With regard to the authors' claims of publication bias, Dean Radin, chief scientist at the Institute of Noetic Sciences, pointed out that the field of parapsychology adopted an official policy of opposing the reporting of selective outcomes in 1975. He further argued that the field is too small for unsuccessful studies to be concealed: a survey carried out in 1980 by Susan Blackmore, a psi sceptic, found that selective reporting is 'not a major contributor' to the overall reporting of positive results.9 He added that 'analyses of potential filedrawer biases in later meta-analyses of this literature have repeatedly confirmed that filedrawer effects cannot plausibly explain the observed significant results.'10

Robert McLuhan

Literature

Bierman, D.J., & Lobach, E. (2005). Towards More Explicit Means of Assessing Controversial Research Literatures. Humanistic Psychologist 35/3, 1-5.

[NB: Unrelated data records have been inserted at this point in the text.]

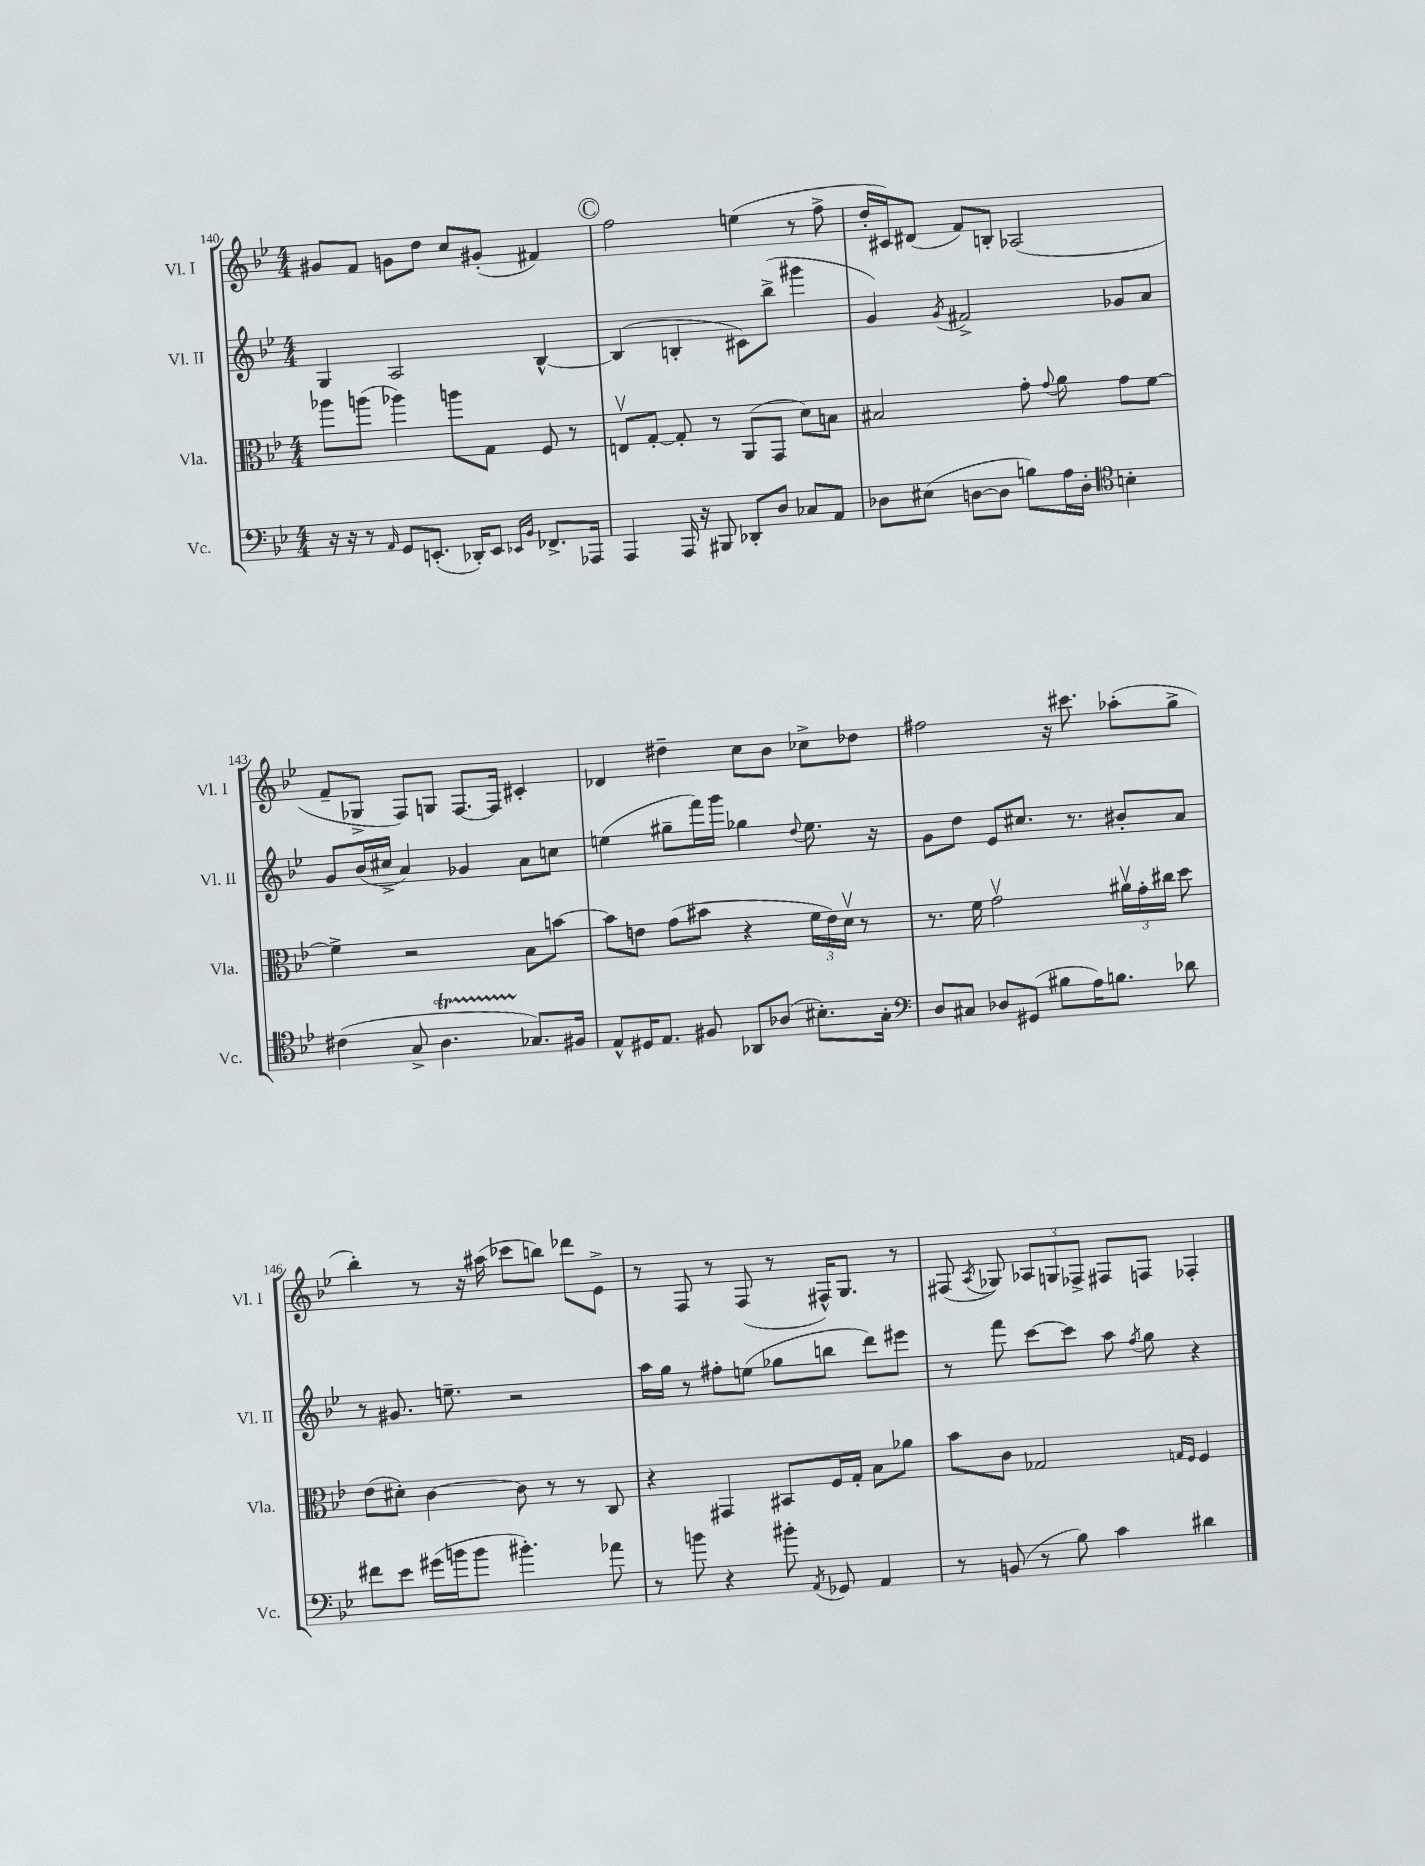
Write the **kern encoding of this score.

**kern	**kern	**kern	**kern
*staff4	*staff3	*staff2	*staff1
*clefF4	*clefC3	*clefG2	*clefG2
*k[b-e-]	*k[b-e-]	*k[b-e-]	*k[b-e-]
*M4/4	*M4/4	*M4/4	*M4/4
16r	8aa-	4G	8g#
16r	.	.	.
8r	(8aa	.	8f
16qqAA	.	.	.
8GG	4aa-)	2A	8g
(8.EE'	.	.	8dd
.	8aa	.	8cc
16DD-')	.	.	.
8EE	8G	.	(8g#'
16qqEE-	.	.	.
16qqBB-	.	.	.
8.FF-^	8F	[4B-^^	4f#)
.	8r	.	.
16AAA-	.	.	.
=	=	=	=
4AAA	8Ev	(4B-]	2ff
.	[8G'	.	.
16AAA	8G']	4B'	.
16r	.	.	.
8BBB#	8r	.	.
8DD-'	(8AA	8c#)	(4ee
8D	8GG	(8bb-^	.
8C-	8d)	4ggg#	8r
8AA	8B	.	8ff^
=	=	=	=
8D-	2B#	4g)	16dd'
.	.	.	16c#)
(8E#	.	.	(8d#
.	.	8qg	.
[8D	.	2f#^	8f)
8D]	.	.	8B'
8B)	8g'	.	(2A-
.	8qqg	.	.
16A	8a	.	.
16D'	.	.	.
*clefC4	*	*	*
4B'	8g	8g-	.
.	[8f	8a	.
=	=	=	=
(4c#	4f^]	8g	8f~
.	.	(16b-	8G-^
.	.	16cc#^	.
8G^	2r	4a)	8F)
4.A	.	.	8G
.	.	4g-	[8.F
.	.	.	16F]
8.G-)	8B-	8a	4c#'
.	[8b	8cc	.
16F#	.	.	.
=	=	=	=
8E-^^	8b]	(4ee	4d-
16D#	8e	.	.
8.E-	.	.	.
.	(8g	8gg#~	4dd#~
8F#	8b#	16fff)	.
.	.	16ggg	.
8AA-	4r	4gg-	8cc
(8A-	.	.	8b-
.	.	8qqdd	.
8.B#')	24f	8.ee	8cc-^
.	24e)	.	.
.	24dv	.	.
.	8r	.	8dd-
16G'	.	16r	.
=	=	=	=
*clefF4	*	*	*
8D	8.r	8g	2ff#
8C#	.	8dd	.
.	16f	.	.
8D-	2gv	8e-	.
(8GG#	.	8.cc#	.
8B#	.	.	16r
.	.	8.r	8.ccc#
16A)	.	.	.
8.B	.	.	.
.	24a#v	8b#'	(8aa-'
.	24g'	.	.
.	24cc#	.	.
8d-	8dd	8a	8gg^
=	=	=	=
8f#	(8e-	8r	4bb-')
8e-	8d#')	8.g#	.
(16g#	[4c	.	8r
16b	.	8.ee~	.
8b	.	.	16r
.	.	.	(16aa#
4.b#')	8c]	2r	8ccc-
.	8r	.	8bb)
.	8r	.	8ddd-
8a-	8C	.	8e-^
=	=	=	=
8r	4r	16aa	8r
.	.	16gg	.
8b	.	8r	8F
4r	4GG#	8ff#'	8r
.	.	(8ee	(8F
8b#'	8BB#	8gg-	8r
8qAA	.	.	.
8GG-	16F	8bb	16F#^^)
.	16G'	.	8.G
4AA	8B-	8ddd)	.
.	8a-	8eee#	8r
=	=	=	=
8r	8b-	8r	(8F#
.	.	.	8qA
(8BB	8c	8fff	8G-)
8r	2G-	[8ccc	12A-
.	.	.	12G
8B-)	.	8ccc]	.
.	.	.	12F-^
4c	.	8aa	8F#
.	.	8qff	.
.	.	8gg	8F
.	16qqG	.	.
.	16qqF	.	.
4d#	4F	4r	4F-'
==	==	==	==
*-	*-	*-	*-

Blackmore, S. (1980). The extent of selective reporting of ESP ganzfeld studies. European Journal of Parapsychology 3, 213-219.

Delgado-Romero, E.A., & Howard, G.S. (2005). Finding and correcting flawed research literatures.  Humanistic Psychologist 33/4, 293-303.

Hastings, A. (2007). Comment on Delgado-Romero and Howard. Humanistic Psychologist 35/3, 301-302.

Meehl, P.E. (1978). Theoretical risks and tabular asterisks: Sir Karl, Sir Ronald and the slow progress of soft psychology. Journal of Consulting and Clinical Psychology 46, 806-834.

Milton, J., & Wiseman, R. (1999). Does psi exist? Lack of replication of an anomalous process of information transfer. Psychological Bulletin 125, 387-91.

Radin, D. (2006). Finding or imagining flawed research? Humanistic Psychologist 35/3, 297-99.

Radin, D. (2013). Supernormal: Science, Yoga and the Evidence for Extraordinary Psychic Abilities. New York: Deepak Chopra Books/Random House.

Storm, L., & Ertel, S. (2001). Does psi exist? Comments on Milton and Wiseman’s (1999) meta-analysis of ganzfeld research. Psychological Bulletin 127, 424-33.